*DATA SUPPLIED:*
--- START ---
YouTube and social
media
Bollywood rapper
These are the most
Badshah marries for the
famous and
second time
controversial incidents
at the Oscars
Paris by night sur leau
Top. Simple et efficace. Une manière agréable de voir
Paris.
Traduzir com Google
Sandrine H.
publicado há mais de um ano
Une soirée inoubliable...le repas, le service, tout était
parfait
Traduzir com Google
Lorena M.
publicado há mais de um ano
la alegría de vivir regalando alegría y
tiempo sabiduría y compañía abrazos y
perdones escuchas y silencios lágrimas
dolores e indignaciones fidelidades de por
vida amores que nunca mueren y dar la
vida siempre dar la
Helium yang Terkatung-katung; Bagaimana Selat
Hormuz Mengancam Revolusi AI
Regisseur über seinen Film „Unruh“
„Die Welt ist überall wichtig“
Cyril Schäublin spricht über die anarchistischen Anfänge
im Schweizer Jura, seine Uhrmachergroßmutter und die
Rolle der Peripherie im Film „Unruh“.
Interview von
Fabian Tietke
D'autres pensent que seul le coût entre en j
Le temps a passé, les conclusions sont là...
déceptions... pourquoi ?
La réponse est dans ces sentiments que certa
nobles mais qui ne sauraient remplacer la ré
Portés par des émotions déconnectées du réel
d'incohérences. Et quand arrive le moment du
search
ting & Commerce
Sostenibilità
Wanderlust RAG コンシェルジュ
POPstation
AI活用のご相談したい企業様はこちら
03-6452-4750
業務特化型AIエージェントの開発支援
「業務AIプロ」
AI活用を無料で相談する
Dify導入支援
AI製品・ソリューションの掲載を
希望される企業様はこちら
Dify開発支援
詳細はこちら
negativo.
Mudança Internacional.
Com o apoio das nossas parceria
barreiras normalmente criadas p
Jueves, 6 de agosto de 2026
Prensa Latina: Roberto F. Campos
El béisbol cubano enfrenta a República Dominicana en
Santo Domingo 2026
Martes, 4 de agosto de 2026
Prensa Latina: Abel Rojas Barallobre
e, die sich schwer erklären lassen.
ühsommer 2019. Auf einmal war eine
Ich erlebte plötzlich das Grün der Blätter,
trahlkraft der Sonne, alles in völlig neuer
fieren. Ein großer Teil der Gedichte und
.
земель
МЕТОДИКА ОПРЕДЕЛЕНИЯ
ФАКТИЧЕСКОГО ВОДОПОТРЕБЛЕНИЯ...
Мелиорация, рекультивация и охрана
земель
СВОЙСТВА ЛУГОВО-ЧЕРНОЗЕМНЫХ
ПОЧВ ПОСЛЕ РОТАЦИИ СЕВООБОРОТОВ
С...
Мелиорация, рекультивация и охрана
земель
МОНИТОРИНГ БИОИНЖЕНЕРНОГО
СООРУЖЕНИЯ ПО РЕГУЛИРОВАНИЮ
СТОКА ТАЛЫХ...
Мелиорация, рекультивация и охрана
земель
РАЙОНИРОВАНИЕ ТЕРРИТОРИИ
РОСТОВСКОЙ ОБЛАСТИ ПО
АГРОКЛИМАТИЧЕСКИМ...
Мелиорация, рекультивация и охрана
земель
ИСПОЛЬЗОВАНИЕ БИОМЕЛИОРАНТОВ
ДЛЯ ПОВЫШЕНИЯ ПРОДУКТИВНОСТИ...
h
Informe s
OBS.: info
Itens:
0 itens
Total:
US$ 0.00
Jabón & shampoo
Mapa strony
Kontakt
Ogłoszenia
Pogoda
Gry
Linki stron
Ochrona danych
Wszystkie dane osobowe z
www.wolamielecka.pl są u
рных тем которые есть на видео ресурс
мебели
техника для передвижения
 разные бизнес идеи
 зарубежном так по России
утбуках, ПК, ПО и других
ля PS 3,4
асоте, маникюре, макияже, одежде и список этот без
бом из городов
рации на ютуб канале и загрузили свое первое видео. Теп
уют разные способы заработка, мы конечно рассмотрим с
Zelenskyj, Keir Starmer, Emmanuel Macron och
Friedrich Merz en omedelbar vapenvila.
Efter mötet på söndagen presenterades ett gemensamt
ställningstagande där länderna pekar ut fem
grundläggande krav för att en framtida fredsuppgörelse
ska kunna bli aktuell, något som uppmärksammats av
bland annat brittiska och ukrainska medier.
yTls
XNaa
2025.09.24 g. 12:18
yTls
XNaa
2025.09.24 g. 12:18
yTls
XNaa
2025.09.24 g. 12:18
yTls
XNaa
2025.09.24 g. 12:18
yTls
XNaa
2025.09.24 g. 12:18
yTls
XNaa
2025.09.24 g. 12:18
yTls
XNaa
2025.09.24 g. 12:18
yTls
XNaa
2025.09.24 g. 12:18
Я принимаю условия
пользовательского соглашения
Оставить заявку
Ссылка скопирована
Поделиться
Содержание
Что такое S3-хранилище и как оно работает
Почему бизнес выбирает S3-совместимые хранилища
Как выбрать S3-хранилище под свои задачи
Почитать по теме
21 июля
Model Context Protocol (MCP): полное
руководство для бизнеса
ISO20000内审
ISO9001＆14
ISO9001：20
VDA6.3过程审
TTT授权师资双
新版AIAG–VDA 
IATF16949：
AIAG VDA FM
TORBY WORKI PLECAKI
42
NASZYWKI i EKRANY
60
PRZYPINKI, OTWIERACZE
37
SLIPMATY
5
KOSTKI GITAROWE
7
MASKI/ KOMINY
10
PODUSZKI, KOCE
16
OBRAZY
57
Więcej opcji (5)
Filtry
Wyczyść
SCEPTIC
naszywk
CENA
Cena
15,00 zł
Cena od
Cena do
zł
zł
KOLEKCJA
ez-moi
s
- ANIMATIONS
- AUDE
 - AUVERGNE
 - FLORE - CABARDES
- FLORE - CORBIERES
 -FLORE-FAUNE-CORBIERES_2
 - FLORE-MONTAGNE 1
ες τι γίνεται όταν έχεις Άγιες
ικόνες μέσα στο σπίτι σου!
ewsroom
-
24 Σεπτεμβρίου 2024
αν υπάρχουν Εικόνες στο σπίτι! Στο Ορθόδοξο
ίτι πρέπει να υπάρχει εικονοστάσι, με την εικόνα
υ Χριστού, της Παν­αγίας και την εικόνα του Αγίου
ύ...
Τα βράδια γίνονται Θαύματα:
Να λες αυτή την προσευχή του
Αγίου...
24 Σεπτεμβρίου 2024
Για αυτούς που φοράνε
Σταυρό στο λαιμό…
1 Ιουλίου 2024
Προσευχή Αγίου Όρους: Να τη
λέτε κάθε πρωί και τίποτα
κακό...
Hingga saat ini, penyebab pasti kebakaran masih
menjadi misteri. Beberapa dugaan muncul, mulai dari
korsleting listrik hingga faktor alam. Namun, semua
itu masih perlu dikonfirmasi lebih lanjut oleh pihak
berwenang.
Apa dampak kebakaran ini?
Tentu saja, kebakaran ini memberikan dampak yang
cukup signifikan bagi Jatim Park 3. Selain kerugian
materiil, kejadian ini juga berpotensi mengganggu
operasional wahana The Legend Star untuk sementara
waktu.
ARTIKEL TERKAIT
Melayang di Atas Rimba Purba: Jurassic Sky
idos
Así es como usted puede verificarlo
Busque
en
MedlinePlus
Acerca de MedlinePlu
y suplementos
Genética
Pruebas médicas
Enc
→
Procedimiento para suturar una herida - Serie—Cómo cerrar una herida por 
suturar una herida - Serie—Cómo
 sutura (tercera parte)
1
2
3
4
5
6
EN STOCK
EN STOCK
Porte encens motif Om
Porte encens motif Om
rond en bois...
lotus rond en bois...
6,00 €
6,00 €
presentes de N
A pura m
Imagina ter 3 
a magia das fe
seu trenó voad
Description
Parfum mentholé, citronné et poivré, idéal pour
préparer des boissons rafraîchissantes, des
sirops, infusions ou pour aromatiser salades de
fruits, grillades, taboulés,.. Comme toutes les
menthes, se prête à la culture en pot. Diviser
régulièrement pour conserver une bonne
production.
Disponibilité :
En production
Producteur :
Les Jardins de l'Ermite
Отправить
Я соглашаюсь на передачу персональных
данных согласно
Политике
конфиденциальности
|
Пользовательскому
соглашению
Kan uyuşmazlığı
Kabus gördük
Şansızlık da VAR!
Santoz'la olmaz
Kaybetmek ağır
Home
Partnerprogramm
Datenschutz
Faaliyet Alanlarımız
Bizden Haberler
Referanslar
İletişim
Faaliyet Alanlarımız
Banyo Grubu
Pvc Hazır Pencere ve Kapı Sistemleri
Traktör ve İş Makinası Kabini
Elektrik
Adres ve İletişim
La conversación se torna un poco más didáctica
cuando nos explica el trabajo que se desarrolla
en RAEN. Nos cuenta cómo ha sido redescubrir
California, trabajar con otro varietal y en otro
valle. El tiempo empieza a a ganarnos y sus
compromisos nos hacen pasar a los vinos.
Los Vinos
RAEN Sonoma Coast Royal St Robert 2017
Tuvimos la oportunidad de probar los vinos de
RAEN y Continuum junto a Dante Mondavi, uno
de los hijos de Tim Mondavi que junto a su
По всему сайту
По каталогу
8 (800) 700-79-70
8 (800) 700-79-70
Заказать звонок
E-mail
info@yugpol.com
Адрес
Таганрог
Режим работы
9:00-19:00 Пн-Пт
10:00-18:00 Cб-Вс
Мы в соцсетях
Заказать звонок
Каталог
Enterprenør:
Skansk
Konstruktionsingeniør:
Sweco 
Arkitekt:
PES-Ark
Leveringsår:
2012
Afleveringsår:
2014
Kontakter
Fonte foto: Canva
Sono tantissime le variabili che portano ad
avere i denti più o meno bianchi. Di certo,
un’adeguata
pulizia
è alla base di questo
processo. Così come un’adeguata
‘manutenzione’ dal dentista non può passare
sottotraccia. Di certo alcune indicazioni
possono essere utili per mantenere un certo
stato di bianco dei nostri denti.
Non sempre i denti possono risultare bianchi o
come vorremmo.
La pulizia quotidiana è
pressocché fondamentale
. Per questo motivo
--- END ---
*TASK REQUIREMENTS:*
Among the records above, repeat exactly the line with "рных тем которые есть на видео ресурс", the line with "Zelenskyj, Keir Starmer, Emmanuel Macron och", and every line in between, and only those.

*ANSWER:*
рных тем которые есть на видео ресурс
мебели
техника для передвижения
 разные бизнес идеи
 зарубежном так по России
утбуках, ПК, ПО и других
ля PS 3,4
асоте, маникюре, макияже, одежде и список этот без
бом из городов
рации на ютуб канале и загрузили свое первое видео. Теп
уют разные способы заработка, мы конечно рассмотрим с
Zelenskyj, Keir Starmer, Emmanuel Macron och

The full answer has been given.